Reconstructing spatially-varying multiplicative bias for Stage IV weak lensing galaxy surveys with a quadratic estimator
Konstantinos Tanidis, David Alonso, Lance Miller, Joachim Harnois-Déraps
TL;DR
The paper addresses spatially varying multiplicative shear bias $m(oldsymbol{\theta})$ in weak lensing by introducing a quadratic estimator that exploits EB-mode coupling to reconstruct $m$ to first order. Building on the CMB lensing analogy, it derives the off-diagonal $E$-$B$ correlations induced by $m$ and formulates an optimal estimator $\hat{m}(\boldsymbol{L})$ with inverse-variance weighting and a normalization ensuring unbiased, minimum-variance recovery. The method is tested with Gaussian and non-Gaussian simulations (including cosmo-SLICS N-body maps) across large and small field patches, showing that 5% rms $m$-bias patterns are detectable after stacking of a few hundred to thousand patches, while 1% rms patterns require substantially more data but remain within near-future survey capabilities. Robustness tests indicate insensitivity to moderate cosmology mis-specification, negligible impact from additive bias, and resilience to intrinsic alignments and baryonic effects, making the approach practical for Euclid/LSST-era systematics control and mitigation.
Abstract
We present a quadratic estimator that detects and reconstructs spatially-varying multiplicative ($m-$) bias in weak lensing shear measurements, by exploiting the $EB$ mode coupling that it generates.
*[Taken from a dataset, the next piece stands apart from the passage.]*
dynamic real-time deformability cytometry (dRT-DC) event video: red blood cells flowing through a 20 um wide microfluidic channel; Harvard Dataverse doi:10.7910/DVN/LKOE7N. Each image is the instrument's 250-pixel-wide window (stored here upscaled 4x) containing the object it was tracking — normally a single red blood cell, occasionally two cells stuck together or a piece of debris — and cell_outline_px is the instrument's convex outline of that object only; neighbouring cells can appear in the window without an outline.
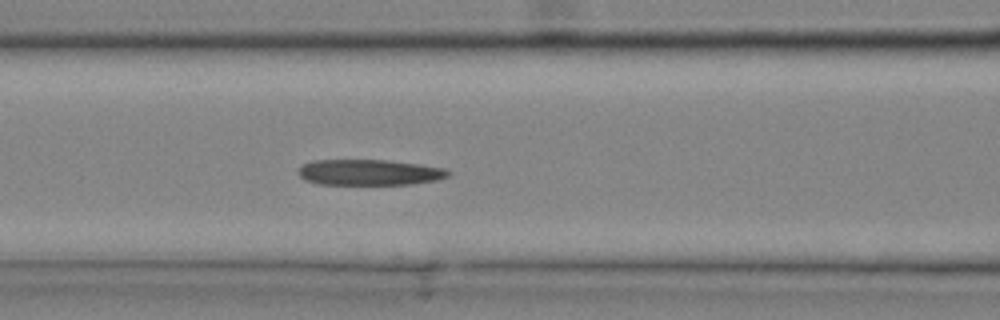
{"species": "common noctule bat (a hibernating species)", "species_latin": "Nyctalus noctula", "temperature_condition": "cold", "stored_images_in_passage": 31, "camera_frame_rate_fps": 3000, "um_per_image_px": 0.085, "animal": {"sex": "male", "body_mass_g": 20.4}, "frame": {"image": 1, "passage_image": 14, "time_ms": 4.333, "image_size_px": [1000, 320], "cell_outline_px": [[452, 172], [448, 176], [436, 180], [412, 184], [316, 184], [304, 180], [296, 172], [304, 164], [312, 160], [388, 160], [420, 164], [444, 168]], "centroid_in_image_um": [31.38, 14.65], "position_along_channel_um": 135.2, "area_um2": 22.6}}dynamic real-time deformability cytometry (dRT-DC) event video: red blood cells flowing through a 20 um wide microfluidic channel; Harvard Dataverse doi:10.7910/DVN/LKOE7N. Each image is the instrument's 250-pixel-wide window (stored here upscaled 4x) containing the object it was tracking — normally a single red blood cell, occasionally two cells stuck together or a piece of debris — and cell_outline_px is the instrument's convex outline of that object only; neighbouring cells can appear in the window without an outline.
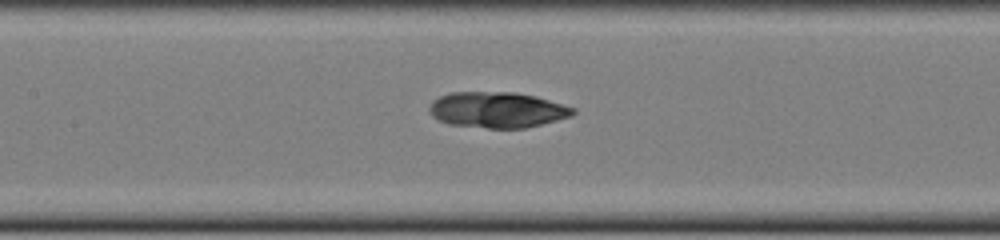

The method combines $E$ and $B$ modes with inverse-variance weights, to yield an unbiased reconstruction of $m(\boldsymbolθ)$ to first order. We study the ability of future Stage IV surveys to obtain an unbiased reconstruction of the $m$-bias in differing scenarios, considering differing bias morphologies, and characteristic scales, as well as differing metrics to quantify the signal-to-noise ratio of the reconstructed map. Considering an $m$ pattern repeating on $\sim 1^\circ\times1^\circ$ sky patches, as might be the case for an $m$ field caused by focal-plane systematics. With a Euclid-like redshift distribution, we find that $\sim5\%$ rms variations in $m$-bias may be detected at the 20$σ$ level, after stacking between $\sim400$ and $\sim1000$ patches (rising to between $\sim2800$ and $\sim7600$ for $1\%$ rms variations, data volumes that are becoming available with upcoming surveys), depending on the morphology of the $m$ pattern. We show that these results are robust against the cosmological model assumed in the reconstruction, as well as the presence of intrinsic alignments or baryonic effects, and that the method shows no spurious response to additive ($c-$) bias. These results demonstrate that percent-level, spatially-varying $m-$bias can be detected at high significance, enabling diagnosis and mitigation in the Stage IV weak lensing era.